**What the task asks:**
Reproduce the full passage on meditation and aging below word for word, keeping all its punctuation.

**Passage shown:**
This morning the focus word for my meditation practice was “resilience,” which is our higher consciousness or true self. It is a place of no resistance and no anticipation—a place of calm. Meditation is such a good way to begin the day because it sets the tone for anything that may happen throughout the day and helps us to achieve a sense of calm to get us through, even the toughest encounters, which is so helpful in these stressful times.
In our September feature: “Growing Younger: Longevity Strategies That Help Reverse the Aging Process,” by Marlaina Donato looks at how healthy longevity, a human quest through the ages, is becoming increasingly attainable as the science advances, and today researchers say there has never been a better time in history to maximize our potential for metabolic renewal. By better understanding biological age—the state of our health at the cellular levels—researchers are fine-tuning dietary, sleep, relaxation and exercise requirements that turn back the clock. Compounds such as B3, the enzyme SIRT6 found in bladder wrack, and fisetin, a flavonoid found in fruits and vegetables, all play key roles. Reducing uric acid levels lowers inflammation and stem cell procedures can offer an alternative to joint replacement.
Fit Body: “Aging Gracefully: How a Yoga Practice Keeps Us Young,” by Maya Whitman “I love seeing students realize what is possible,” said Tao Porchon-Lynch, the world’s oldest yoga teacher, shortly before her death at 101. That spirit of discovery epitomizes the use of yoga for its life-extending attributes. Whether it involves getting down on a mat or practicing modified poses with the use of a chair, yoga helps us stay nimble, manage stress, reduce symptoms of depression and tame high blood pressure. It helps build the essential physical skills for navigating aging—strength, flexibility, balance and agility—and it doesn’t have to involve pricey gear or be the most intense form of yoga to be effective. Gentle, chair and even wheelchair yoga all have study-proven benefits.

**Source material:**
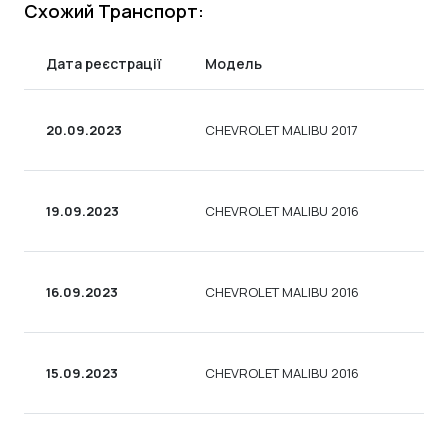
Схожий Транспорт:
Дата реєстрації
Модель
Ти
20.09.2023
CHEVROLET MALIBU 2017
СЕ
19.09.2023
CHEVROLET MALIBU 2016
СЕ
16.09.2023
CHEVROLET MALIBU 2016
СЕ
15.09.2023
CHEVROLET MALIBU 2016
СЕ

**Output below:**
This morning the focus word for my meditation practice was “resilience,” which is our higher consciousness or true self. It is a place of no resistance and no anticipation—a place of calm. Meditation is such a good way to begin the day because it sets the tone for anything that may happen throughout the day and helps us to achieve a sense of calm to get us through, even the toughest encounters, which is so helpful in these stressful times.
In our September feature: “Growing Younger: Longevity Strategies That Help Reverse the Aging Process,” by Marlaina Donato looks at how healthy longevity, a human quest through the ages, is becoming increasingly attainable as the science advances, and today researchers say there has never been a better time in history to maximize our potential for metabolic renewal. By better understanding biological age—the state of our health at the cellular levels—researchers are fine-tuning dietary, sleep, relaxation and exercise requirements that turn back the clock. Compounds such as B3, the enzyme SIRT6 found in bladder wrack, and fisetin, a flavonoid found in fruits and vegetables, all play key roles. Reducing uric acid levels lowers inflammation and stem cell procedures can offer an alternative to joint replacement.
Fit Body: “Aging Gracefully: How a Yoga Practice Keeps Us Young,” by Maya Whitman “I love seeing students realize what is possible,” said Tao Porchon-Lynch, the world’s oldest yoga teacher, shortly before her death at 101. That spirit of discovery epitomizes the use of yoga for its life-extending attributes. Whether it involves getting down on a mat or practicing modified poses with the use of a chair, yoga helps us stay nimble, manage stress, reduce symptoms of depression and tame high blood pressure. It helps build the essential physical skills for navigating aging—strength, flexibility, balance and agility—and it doesn’t have to involve pricey gear or be the most intense form of yoga to be effective. Gentle, chair and even wheelchair yoga all have study-proven benefits.